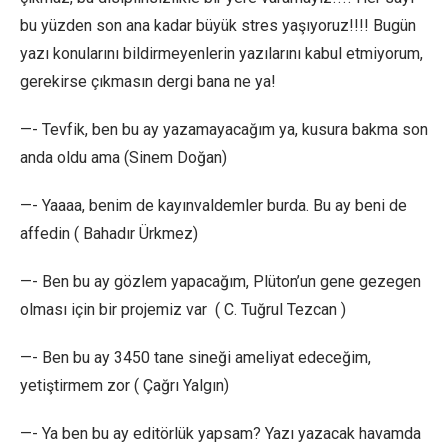
bu yüzden son ana kadar büyük stres yaşıyoruz!!!! Bugün
yazı konularını bildirmeyenlerin yazılarını kabul etmiyorum,
gerekirse çıkmasın dergi bana ne ya!
—- Tevfik, ben bu ay yazamayacağım ya, kusura bakma son
anda oldu ama (Sinem Doğan)
—- Yaaaa, benim de kayınvaldemler burda. Bu ay beni de
affedin ( Bahadır Ürkmez)
—- Ben bu ay gözlem yapacağım, Plüton’un gene gezegen
olması için bir projemiz var ( C. Tuğrul Tezcan )
—- Ben bu ay 3450 tane sineği ameliyat edeceğim,
yetiştirmem zor ( Çağrı Yalgın)
—- Ya ben bu ay editörlük yapsam? Yazı yazacak havamda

**Goal of the exercise:** The preceding listing must be repeated exactly, with all images dropped.

**Output:**
bu yüzden son ana kadar büyük stres yaşıyoruz!!!! Bugün
yazı konularını bildirmeyenlerin yazılarını kabul etmiyorum,
gerekirse çıkmasın dergi bana ne ya!
—- Tevfik, ben bu ay yazamayacağım ya, kusura bakma son
anda oldu ama (Sinem Doğan)
—- Yaaaa, benim de kayınvaldemler burda. Bu ay beni de
affedin ( Bahadır Ürkmez)
—- Ben bu ay gözlem yapacağım, Plüton’un gene gezegen
olması için bir projemiz var ( C. Tuğrul Tezcan )
—- Ben bu ay 3450 tane sineği ameliyat edeceğim,
yetiştirmem zor ( Çağrı Yalgın)
—- Ya ben bu ay editörlük yapsam? Yazı yazacak havamda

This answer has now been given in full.